→ TASK PROMPT: Copy the part that opens with the line containing "Segment: left kidney." and runs through the end of the items, swapping "tabs" for "spaces" and changing nothing else. Leave the pictures out.

→ MATERIAL FOR THIS EXERCISE:

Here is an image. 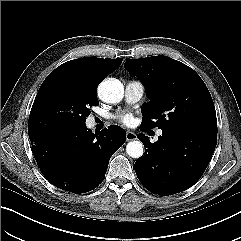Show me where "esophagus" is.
Listing matches in <instances>:
<instances>
[{"instance_id":"34e87169","label":"esophagus","mask_w":241,"mask_h":241,"mask_svg":"<svg viewBox=\"0 0 241 241\" xmlns=\"http://www.w3.org/2000/svg\"><path fill=\"white\" fill-rule=\"evenodd\" d=\"M137 139V135L134 132L128 131L126 133V140L127 141H132V140H136Z\"/></svg>"}]
</instances>
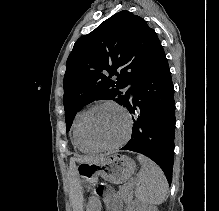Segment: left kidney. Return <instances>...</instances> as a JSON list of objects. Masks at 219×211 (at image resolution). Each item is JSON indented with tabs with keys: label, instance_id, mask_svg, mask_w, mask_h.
Wrapping results in <instances>:
<instances>
[{
	"label": "left kidney",
	"instance_id": "left-kidney-1",
	"mask_svg": "<svg viewBox=\"0 0 219 211\" xmlns=\"http://www.w3.org/2000/svg\"><path fill=\"white\" fill-rule=\"evenodd\" d=\"M132 211H158L157 207H150V205H143V203H133Z\"/></svg>",
	"mask_w": 219,
	"mask_h": 211
}]
</instances>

→ RESULT OF THE TASK:
Segment: left kidney. Return <instances>...</instances> as a JSON list of objects. Masks at 219×211 (at image resolution). Each item is JSON indented with spaces with keys: label, instance_id, mask_svg, mask_w, mask_h.
Wrapping results in <instances>:
<instances>
[{
	"label": "left kidney",
	"instance_id": "left-kidney-1",
	"mask_svg": "<svg viewBox=\"0 0 219 211\" xmlns=\"http://www.w3.org/2000/svg\"><path fill=\"white\" fill-rule=\"evenodd\" d=\"M132 211H158L157 207H150V205H143V203H133Z\"/></svg>",
	"mask_w": 219,
	"mask_h": 211
}]
</instances>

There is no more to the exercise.